To do:
In your answer, print every record exactly as it is written.

Records provided:
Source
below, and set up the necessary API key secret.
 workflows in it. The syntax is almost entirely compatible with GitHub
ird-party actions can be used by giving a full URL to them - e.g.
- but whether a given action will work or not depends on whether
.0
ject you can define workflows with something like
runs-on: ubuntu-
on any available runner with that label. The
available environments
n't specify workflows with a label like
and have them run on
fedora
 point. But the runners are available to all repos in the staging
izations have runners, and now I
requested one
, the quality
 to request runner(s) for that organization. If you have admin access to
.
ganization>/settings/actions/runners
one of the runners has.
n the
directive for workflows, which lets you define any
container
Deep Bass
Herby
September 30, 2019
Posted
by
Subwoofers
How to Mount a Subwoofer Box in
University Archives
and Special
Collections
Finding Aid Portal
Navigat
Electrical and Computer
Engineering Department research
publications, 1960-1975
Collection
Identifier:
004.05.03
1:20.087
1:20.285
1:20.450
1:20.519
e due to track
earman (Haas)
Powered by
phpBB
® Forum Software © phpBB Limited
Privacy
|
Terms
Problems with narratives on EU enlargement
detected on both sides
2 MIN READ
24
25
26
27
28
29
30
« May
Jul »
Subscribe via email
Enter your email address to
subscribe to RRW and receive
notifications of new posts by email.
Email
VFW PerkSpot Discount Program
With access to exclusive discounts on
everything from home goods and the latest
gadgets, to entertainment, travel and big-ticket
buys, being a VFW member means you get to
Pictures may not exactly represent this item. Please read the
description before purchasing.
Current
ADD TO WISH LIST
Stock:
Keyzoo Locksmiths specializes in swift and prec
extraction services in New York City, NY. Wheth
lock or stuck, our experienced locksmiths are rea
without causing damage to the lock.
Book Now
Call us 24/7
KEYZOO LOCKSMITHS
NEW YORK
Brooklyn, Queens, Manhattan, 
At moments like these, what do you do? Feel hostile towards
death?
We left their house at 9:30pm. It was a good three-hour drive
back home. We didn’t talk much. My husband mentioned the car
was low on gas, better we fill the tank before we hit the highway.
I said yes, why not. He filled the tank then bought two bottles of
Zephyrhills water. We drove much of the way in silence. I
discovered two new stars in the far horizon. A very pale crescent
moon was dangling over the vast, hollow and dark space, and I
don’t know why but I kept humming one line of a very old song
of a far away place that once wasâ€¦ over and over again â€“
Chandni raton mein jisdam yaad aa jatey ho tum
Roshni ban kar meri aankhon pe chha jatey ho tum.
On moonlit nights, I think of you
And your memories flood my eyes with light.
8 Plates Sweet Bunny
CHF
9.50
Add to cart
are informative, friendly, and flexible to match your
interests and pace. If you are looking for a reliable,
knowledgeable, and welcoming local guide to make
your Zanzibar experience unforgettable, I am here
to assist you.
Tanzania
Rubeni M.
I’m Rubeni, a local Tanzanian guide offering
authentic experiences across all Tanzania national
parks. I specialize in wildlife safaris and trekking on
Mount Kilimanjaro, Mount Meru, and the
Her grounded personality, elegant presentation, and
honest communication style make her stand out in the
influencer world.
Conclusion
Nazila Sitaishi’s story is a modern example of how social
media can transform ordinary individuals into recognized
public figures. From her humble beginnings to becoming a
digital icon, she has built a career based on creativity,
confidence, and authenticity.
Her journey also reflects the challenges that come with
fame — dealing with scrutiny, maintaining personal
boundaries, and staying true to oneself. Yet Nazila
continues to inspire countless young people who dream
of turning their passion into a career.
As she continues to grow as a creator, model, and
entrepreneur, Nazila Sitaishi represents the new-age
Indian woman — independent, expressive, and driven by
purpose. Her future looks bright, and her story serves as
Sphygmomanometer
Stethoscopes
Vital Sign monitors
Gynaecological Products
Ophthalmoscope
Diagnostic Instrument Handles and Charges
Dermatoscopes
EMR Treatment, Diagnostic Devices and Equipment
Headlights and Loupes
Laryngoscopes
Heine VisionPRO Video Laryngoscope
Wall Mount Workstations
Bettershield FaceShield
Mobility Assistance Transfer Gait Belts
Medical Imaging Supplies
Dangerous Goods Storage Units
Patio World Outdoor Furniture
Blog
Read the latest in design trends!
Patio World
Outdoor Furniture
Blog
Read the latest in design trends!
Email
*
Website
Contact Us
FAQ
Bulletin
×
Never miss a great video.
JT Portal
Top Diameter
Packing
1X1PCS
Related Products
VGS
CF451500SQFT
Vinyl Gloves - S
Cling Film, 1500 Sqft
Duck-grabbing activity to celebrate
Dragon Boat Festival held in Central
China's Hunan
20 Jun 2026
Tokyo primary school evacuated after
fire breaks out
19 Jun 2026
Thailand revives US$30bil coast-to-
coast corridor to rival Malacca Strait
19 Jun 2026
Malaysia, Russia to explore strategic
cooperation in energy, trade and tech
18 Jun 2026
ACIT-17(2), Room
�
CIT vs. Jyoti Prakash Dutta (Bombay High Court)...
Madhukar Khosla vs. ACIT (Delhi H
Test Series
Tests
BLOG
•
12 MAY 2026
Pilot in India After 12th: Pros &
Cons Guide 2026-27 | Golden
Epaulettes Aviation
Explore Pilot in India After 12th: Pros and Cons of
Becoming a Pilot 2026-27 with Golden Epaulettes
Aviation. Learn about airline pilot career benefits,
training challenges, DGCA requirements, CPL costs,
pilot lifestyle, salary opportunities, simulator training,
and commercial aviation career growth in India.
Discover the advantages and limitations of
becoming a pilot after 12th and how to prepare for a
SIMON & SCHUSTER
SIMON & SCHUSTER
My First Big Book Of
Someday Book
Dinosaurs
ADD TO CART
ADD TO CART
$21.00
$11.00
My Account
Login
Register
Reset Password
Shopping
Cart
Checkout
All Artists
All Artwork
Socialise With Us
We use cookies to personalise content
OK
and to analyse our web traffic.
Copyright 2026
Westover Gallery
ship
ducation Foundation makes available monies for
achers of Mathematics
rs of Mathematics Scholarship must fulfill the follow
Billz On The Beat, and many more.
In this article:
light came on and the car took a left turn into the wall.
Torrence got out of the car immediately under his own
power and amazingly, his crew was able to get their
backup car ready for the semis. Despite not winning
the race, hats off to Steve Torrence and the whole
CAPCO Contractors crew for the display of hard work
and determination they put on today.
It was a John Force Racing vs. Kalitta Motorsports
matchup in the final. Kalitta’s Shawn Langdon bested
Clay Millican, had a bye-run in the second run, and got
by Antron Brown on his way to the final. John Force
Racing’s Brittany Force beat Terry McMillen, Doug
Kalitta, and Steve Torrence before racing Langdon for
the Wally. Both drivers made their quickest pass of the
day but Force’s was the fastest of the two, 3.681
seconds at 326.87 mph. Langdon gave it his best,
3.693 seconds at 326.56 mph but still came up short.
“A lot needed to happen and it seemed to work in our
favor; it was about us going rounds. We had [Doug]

Answer space:
Source
below, and set up the necessary API key secret.
 workflows in it. The syntax is almost entirely compatible with GitHub
ird-party actions can be used by giving a full URL to them - e.g.
- but whether a given action will work or not depends on whether
.0
ject you can define workflows with something like
runs-on: ubuntu-
on any available runner with that label. The
available environments
n't specify workflows with a label like
and have them run on
fedora
 point. But the runners are available to all repos in the staging
izations have runners, and now I
requested one
, the quality
 to request runner(s) for that organization. If you have admin access to
.
ganization>/settings/actions/runners
one of the runners has.
n the
directive for workflows, which lets you define any
container
Deep Bass
Herby
September 30, 2019
Posted
by
Subwoofers
How to Mount a Subwoofer Box in
University Archives
and Special
Collections
Finding Aid Portal
Navigat
Electrical and Computer
Engineering Department research
publications, 1960-1975
Collection
Identifier:
004.05.03
1:20.087
1:20.285
1:20.450
1:20.519
e due to track
earman (Haas)
Powered by
phpBB
® Forum Software © phpBB Limited
Privacy
|
Terms
Problems with narratives on EU enlargement
detected on both sides
2 MIN READ
24
25
26
27
28
29
30
« May
Jul »
Subscribe via email
Enter your email address to
subscribe to RRW and receive
notifications of new posts by email.
Email
VFW PerkSpot Discount Program
With access to exclusive discounts on
everything from home goods and the latest
gadgets, to entertainment, travel and big-ticket
buys, being a VFW member means you get to
Pictures may not exactly represent this item. Please read the
description before purchasing.
Current
ADD TO WISH LIST
Stock:
Keyzoo Locksmiths specializes in swift and prec
extraction services in New York City, NY. Wheth
lock or stuck, our experienced locksmiths are rea
without causing damage to the lock.
Book Now
Call us 24/7
KEYZOO LOCKSMITHS
NEW YORK
Brooklyn, Queens, Manhattan, 
At moments like these, what do you do? Feel hostile towards
death?
We left their house at 9:30pm. It was a good three-hour drive
back home. We didn’t talk much. My husband mentioned the car
was low on gas, better we fill the tank before we hit the highway.
I said yes, why not. He filled the tank then bought two bottles of
Zephyrhills water. We drove much of the way in silence. I
discovered two new stars in the far horizon. A very pale crescent
moon was dangling over the vast, hollow and dark space, and I
don’t know why but I kept humming one line of a very old song
of a far away place that once wasâ€¦ over and over again â€“
Chandni raton mein jisdam yaad aa jatey ho tum
Roshni ban kar meri aankhon pe chha jatey ho tum.
On moonlit nights, I think of you
And your memories flood my eyes with light.
8 Plates Sweet Bunny
CHF
9.50
Add to cart
are informative, friendly, and flexible to match your
interests and pace. If you are looking for a reliable,
knowledgeable, and welcoming local guide to make
your Zanzibar experience unforgettable, I am here
to assist you.
Tanzania
Rubeni M.
I’m Rubeni, a local Tanzanian guide offering
authentic experiences across all Tanzania national
parks. I specialize in wildlife safaris and trekking on
Mount Kilimanjaro, Mount Meru, and the
Her grounded personality, elegant presentation, and
honest communication style make her stand out in the
influencer world.
Conclusion
Nazila Sitaishi’s story is a modern example of how social
media can transform ordinary individuals into recognized
public figures. From her humble beginnings to becoming a
digital icon, she has built a career based on creativity,
confidence, and authenticity.
Her journey also reflects the challenges that come with
fame — dealing with scrutiny, maintaining personal
boundaries, and staying true to oneself. Yet Nazila
continues to inspire countless young people who dream
of turning their passion into a career.
As she continues to grow as a creator, model, and
entrepreneur, Nazila Sitaishi represents the new-age
Indian woman — independent, expressive, and driven by
purpose. Her future looks bright, and her story serves as
Sphygmomanometer
Stethoscopes
Vital Sign monitors
Gynaecological Products
Ophthalmoscope
Diagnostic Instrument Handles and Charges
Dermatoscopes
EMR Treatment, Diagnostic Devices and Equipment
Headlights and Loupes
Laryngoscopes
Heine VisionPRO Video Laryngoscope
Wall Mount Workstations
Bettershield FaceShield
Mobility Assistance Transfer Gait Belts
Medical Imaging Supplies
Dangerous Goods Storage Units
Patio World Outdoor Furniture
Blog
Read the latest in design trends!
Patio World
Outdoor Furniture
Blog
Read the latest in design trends!
Email
*
Website
Contact Us
FAQ
Bulletin
×
Never miss a great video.
JT Portal
Top Diameter
Packing
1X1PCS
Related Products
VGS
CF451500SQFT
Vinyl Gloves - S
Cling Film, 1500 Sqft
Duck-grabbing activity to celebrate
Dragon Boat Festival held in Central
China's Hunan
20 Jun 2026
Tokyo primary school evacuated after
fire breaks out
19 Jun 2026
Thailand revives US$30bil coast-to-
coast corridor to rival Malacca Strait
19 Jun 2026
Malaysia, Russia to explore strategic
cooperation in energy, trade and tech
18 Jun 2026
ACIT-17(2), Room
�
CIT vs. Jyoti Prakash Dutta (Bombay High Court)...
Madhukar Khosla vs. ACIT (Delhi H
Test Series
Tests
BLOG
•
12 MAY 2026
Pilot in India After 12th: Pros &
Cons Guide 2026-27 | Golden
Epaulettes Aviation
Explore Pilot in India After 12th: Pros and Cons of
Becoming a Pilot 2026-27 with Golden Epaulettes
Aviation. Learn about airline pilot career benefits,
training challenges, DGCA requirements, CPL costs,
pilot lifestyle, salary opportunities, simulator training,
and commercial aviation career growth in India.
Discover the advantages and limitations of
becoming a pilot after 12th and how to prepare for a
SIMON & SCHUSTER
SIMON & SCHUSTER
My First Big Book Of
Someday Book
Dinosaurs
ADD TO CART
ADD TO CART
$21.00
$11.00
My Account
Login
Register
Reset Password
Shopping
Cart
Checkout
All Artists
All Artwork
Socialise With Us
We use cookies to personalise content
OK
and to analyse our web traffic.
Copyright 2026
Westover Gallery
ship
ducation Foundation makes available monies for
achers of Mathematics
rs of Mathematics Scholarship must fulfill the follow
Billz On The Beat, and many more.
In this article:
light came on and the car took a left turn into the wall.
Torrence got out of the car immediately under his own
power and amazingly, his crew was able to get their
backup car ready for the semis. Despite not winning
the race, hats off to Steve Torrence and the whole
CAPCO Contractors crew for the display of hard work
and determination they put on today.
It was a John Force Racing vs. Kalitta Motorsports
matchup in the final. Kalitta’s Shawn Langdon bested
Clay Millican, had a bye-run in the second run, and got
by Antron Brown on his way to the final. John Force
Racing’s Brittany Force beat Terry McMillen, Doug
Kalitta, and Steve Torrence before racing Langdon for
the Wally. Both drivers made their quickest pass of the
day but Force’s was the fastest of the two, 3.681
seconds at 326.87 mph. Langdon gave it his best,
3.693 seconds at 326.56 mph but still came up short.
“A lot needed to happen and it seemed to work in our
favor; it was about us going rounds. We had [Doug]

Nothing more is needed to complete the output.